TASK OBJECTIVE: Copy out the text of every record below, line by line, keeping each line's characters, spacing and order unchanged.

RECORD SET section start

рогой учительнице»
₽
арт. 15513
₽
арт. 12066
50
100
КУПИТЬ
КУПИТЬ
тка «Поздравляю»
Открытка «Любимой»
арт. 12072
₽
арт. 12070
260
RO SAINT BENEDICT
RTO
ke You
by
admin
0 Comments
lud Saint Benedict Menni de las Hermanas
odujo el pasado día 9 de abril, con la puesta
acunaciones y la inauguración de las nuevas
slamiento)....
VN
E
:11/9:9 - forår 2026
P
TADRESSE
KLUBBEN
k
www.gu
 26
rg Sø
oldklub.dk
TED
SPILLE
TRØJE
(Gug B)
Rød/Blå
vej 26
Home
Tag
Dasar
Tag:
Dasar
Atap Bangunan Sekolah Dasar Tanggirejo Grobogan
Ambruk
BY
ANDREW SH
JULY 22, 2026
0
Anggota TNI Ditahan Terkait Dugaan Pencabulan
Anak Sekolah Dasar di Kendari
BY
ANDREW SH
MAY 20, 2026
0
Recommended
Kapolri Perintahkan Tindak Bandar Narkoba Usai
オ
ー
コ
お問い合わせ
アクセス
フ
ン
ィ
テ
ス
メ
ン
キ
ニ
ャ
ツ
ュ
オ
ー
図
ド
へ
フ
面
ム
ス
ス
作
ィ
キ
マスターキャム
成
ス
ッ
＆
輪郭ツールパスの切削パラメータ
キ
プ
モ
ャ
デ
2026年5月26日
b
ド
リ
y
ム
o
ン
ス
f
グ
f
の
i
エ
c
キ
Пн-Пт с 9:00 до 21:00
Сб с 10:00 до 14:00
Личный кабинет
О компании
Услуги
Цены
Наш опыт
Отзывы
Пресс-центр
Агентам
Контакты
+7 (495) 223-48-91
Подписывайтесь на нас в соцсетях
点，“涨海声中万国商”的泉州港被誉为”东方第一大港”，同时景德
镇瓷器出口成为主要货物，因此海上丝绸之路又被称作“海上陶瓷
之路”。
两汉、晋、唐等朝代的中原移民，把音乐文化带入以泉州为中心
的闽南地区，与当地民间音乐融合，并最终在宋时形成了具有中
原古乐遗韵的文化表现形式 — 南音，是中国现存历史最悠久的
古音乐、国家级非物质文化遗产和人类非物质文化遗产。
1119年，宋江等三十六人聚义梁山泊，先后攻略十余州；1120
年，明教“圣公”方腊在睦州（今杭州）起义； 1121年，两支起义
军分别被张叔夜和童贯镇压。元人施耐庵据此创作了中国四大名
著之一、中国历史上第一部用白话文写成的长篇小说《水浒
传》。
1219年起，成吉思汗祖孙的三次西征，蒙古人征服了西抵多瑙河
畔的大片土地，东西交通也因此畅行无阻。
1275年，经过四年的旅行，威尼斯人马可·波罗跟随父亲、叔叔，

RECORD SET section end

EXPECTED ANSWER:
рогой учительнице»
₽
арт. 15513
₽
арт. 12066
50
100
КУПИТЬ
КУПИТЬ
тка «Поздравляю»
Открытка «Любимой»
арт. 12072
₽
арт. 12070
260
RO SAINT BENEDICT
RTO
ke You
by
admin
0 Comments
lud Saint Benedict Menni de las Hermanas
odujo el pasado día 9 de abril, con la puesta
acunaciones y la inauguración de las nuevas
slamiento)....
VN
E
:11/9:9 - forår 2026
P
TADRESSE
KLUBBEN
k
www.gu
 26
rg Sø
oldklub.dk
TED
SPILLE
TRØJE
(Gug B)
Rød/Blå
vej 26
Home
Tag
Dasar
Tag:
Dasar
Atap Bangunan Sekolah Dasar Tanggirejo Grobogan
Ambruk
BY
ANDREW SH
JULY 22, 2026
0
Anggota TNI Ditahan Terkait Dugaan Pencabulan
Anak Sekolah Dasar di Kendari
BY
ANDREW SH
MAY 20, 2026
0
Recommended
Kapolri Perintahkan Tindak Bandar Narkoba Usai
オ
ー
コ
お問い合わせ
アクセス
フ
ン
ィ
テ
ス
メ
ン
キ
ニ
ャ
ツ
ュ
オ
ー
図
ド
へ
フ
面
ム
ス
ス
作
ィ
キ
マスターキャム
成
ス
ッ
＆
輪郭ツールパスの切削パラメータ
キ
プ
モ
ャ
デ
2026年5月26日
b
ド
リ
y
ム
o
ン
ス
f
グ
f
の
i
エ
c
キ
Пн-Пт с 9:00 до 21:00
Сб с 10:00 до 14:00
Личный кабинет
О компании
Услуги
Цены
Наш опыт
Отзывы
Пресс-центр
Агентам
Контакты
+7 (495) 223-48-91
Подписывайтесь на нас в соцсетях
点，“涨海声中万国商”的泉州港被誉为”东方第一大港”，同时景德
镇瓷器出口成为主要货物，因此海上丝绸之路又被称作“海上陶瓷
之路”。
两汉、晋、唐等朝代的中原移民，把音乐文化带入以泉州为中心
的闽南地区，与当地民间音乐融合，并最终在宋时形成了具有中
原古乐遗韵的文化表现形式 — 南音，是中国现存历史最悠久的
古音乐、国家级非物质文化遗产和人类非物质文化遗产。
1119年，宋江等三十六人聚义梁山泊，先后攻略十余州；1120
年，明教“圣公”方腊在睦州（今杭州）起义； 1121年，两支起义
军分别被张叔夜和童贯镇压。元人施耐庵据此创作了中国四大名
著之一、中国历史上第一部用白话文写成的长篇小说《水浒
传》。
1219年起，成吉思汗祖孙的三次西征，蒙古人征服了西抵多瑙河
畔的大片土地，东西交通也因此畅行无阻。
1275年，经过四年的旅行，威尼斯人马可·波罗跟随父亲、叔叔，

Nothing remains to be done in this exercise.